"History is written by the victors," Winston Churchill famously said. (The irony, I'm sure, was unintentional; Churchill himself being one of those 'victors' who, while best known for leading Western Europe through WWII, was a white, straight, cis-het man with violent imperialist ambitions and was unabashedly racist.)
In artificial intelligence (AI), too, it seems, future predictions — whether of company performance, advertising effectiveness, and in the recent case of Amazon's AI recruiting and hiring tool — are also determined by the "victors."
Reuters reported last week that, like a lot of large enterprise tech companies, Amazon attempted to leverage AI and machine learning to help its HR teams process the multitude of resumes and job applications it received. In simple terms, Amazon fed its AI tool historical data on past successful hires and tasked it with looking for similar traits, skills, and experience in new resumes.
Can you guess what happened? The AI displayed a bias against women. This is not surprising, nor is this the first incident of its kind.
I was talking yesterday with Chris Nicholson, CEO of AI/deep learning company Skymind and the co-creator of the Deeplearning4J framework, about this exact problem.
"AI is only as smart and as accurate as the historical data you're feeding it. So, of course, you look at history; the literary canon - most of Western history, and if you're an AI, you assume, 'Oh, I guess only white dudes accomplished anything,'" he said. "You're feeding it biased data, so of course it's going to spit out biased results!"
Ankit Somani, co-founder of AI recruiting software company AllyO, said the same earlier this year.
"In tech, if you're looking at candidates for technical roles, the majority are going to be white men. So if you just throw all those inputs into the system and go with whatever comes out, then you'll see your system making the correlation between, say, a developer and then associating that with a white man," Somani told me. "Based on the data it received, it's not wrong. But if you aren't understanding how the current lack of diversity is impacting these systems, then you can exacerbate the problem."

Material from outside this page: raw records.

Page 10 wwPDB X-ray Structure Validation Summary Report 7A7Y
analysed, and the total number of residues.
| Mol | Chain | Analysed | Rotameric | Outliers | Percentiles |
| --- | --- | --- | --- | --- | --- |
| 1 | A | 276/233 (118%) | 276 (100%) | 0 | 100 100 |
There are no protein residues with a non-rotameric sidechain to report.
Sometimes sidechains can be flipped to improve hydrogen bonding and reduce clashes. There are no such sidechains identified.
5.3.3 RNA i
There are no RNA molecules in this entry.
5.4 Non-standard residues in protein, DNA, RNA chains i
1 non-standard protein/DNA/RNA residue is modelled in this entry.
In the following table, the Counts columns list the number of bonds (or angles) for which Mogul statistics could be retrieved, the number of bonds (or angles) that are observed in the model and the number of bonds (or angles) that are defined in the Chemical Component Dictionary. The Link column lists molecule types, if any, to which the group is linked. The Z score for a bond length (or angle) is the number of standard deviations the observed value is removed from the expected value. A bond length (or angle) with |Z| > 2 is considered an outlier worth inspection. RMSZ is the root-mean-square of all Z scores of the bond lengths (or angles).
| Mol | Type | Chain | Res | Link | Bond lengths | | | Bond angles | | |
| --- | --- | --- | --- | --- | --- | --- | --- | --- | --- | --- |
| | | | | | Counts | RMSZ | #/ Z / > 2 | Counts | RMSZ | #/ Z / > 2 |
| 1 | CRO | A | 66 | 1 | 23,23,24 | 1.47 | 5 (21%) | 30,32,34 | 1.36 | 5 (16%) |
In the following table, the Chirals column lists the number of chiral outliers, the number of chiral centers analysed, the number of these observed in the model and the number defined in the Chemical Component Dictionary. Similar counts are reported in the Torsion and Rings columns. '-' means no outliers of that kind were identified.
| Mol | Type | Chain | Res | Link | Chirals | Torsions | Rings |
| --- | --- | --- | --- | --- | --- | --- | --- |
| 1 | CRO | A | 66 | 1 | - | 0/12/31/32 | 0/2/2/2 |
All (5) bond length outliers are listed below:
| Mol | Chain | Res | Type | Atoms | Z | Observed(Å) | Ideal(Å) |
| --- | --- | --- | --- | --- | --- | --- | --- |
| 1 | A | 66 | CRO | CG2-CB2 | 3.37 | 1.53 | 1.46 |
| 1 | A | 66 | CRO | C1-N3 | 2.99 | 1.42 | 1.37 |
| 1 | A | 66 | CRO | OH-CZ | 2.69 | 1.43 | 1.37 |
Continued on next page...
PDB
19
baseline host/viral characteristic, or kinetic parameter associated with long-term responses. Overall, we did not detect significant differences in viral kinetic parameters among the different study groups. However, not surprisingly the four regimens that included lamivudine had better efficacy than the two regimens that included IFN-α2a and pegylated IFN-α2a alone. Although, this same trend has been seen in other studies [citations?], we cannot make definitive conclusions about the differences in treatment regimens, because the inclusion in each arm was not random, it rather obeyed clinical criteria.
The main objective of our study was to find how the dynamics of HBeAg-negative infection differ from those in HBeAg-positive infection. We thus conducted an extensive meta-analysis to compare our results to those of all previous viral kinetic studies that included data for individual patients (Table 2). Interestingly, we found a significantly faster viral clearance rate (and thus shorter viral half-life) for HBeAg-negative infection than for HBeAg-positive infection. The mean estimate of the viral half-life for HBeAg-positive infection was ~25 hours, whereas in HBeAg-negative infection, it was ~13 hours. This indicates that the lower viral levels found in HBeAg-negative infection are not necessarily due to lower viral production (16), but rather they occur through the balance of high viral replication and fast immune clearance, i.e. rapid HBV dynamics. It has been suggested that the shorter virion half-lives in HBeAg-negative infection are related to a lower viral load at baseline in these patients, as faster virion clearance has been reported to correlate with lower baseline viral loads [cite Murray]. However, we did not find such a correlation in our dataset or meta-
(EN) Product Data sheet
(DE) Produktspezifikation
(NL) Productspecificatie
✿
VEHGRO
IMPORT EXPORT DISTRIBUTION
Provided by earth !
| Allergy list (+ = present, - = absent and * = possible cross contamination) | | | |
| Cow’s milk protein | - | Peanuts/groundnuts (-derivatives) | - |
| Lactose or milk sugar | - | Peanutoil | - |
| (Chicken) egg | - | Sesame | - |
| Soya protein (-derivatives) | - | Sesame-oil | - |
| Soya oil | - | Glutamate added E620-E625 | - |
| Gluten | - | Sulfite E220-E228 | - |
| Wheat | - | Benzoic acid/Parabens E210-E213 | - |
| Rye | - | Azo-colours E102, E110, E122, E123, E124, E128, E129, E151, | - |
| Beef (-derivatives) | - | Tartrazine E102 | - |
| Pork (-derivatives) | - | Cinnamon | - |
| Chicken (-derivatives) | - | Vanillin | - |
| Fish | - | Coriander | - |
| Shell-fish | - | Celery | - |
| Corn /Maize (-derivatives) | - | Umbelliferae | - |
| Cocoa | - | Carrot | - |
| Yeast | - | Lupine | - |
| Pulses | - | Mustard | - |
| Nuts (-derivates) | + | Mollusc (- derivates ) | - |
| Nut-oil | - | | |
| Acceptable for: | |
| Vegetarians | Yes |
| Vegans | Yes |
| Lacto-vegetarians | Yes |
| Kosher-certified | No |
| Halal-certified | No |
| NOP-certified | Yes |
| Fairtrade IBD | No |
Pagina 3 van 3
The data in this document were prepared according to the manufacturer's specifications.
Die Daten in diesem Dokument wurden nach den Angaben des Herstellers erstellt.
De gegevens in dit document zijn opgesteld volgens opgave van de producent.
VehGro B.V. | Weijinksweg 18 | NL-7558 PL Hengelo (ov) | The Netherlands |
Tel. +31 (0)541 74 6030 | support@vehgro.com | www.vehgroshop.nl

Even when Amazon engineers edited the tool to mitigate the bias, there wasn't a guarantee that the tool wouldn't devise other discriminatory ways to sort candidates — so the tool was scrapped.
There's obviously a lot of potential for AI in the recruiting space, but first the huge problem of bias has to be addressed, otherwise it's just exacerbating tech's representation problem. Unfortunately, as Nihar Shah, who teaches machine learning at Carnegie Mellon University, said in the Reuters article, there is still much work to do.
"How to ensure that the algorithm is fair, how to make sure the algorithm is really interpretable and explainable — that's still quite far off," he said.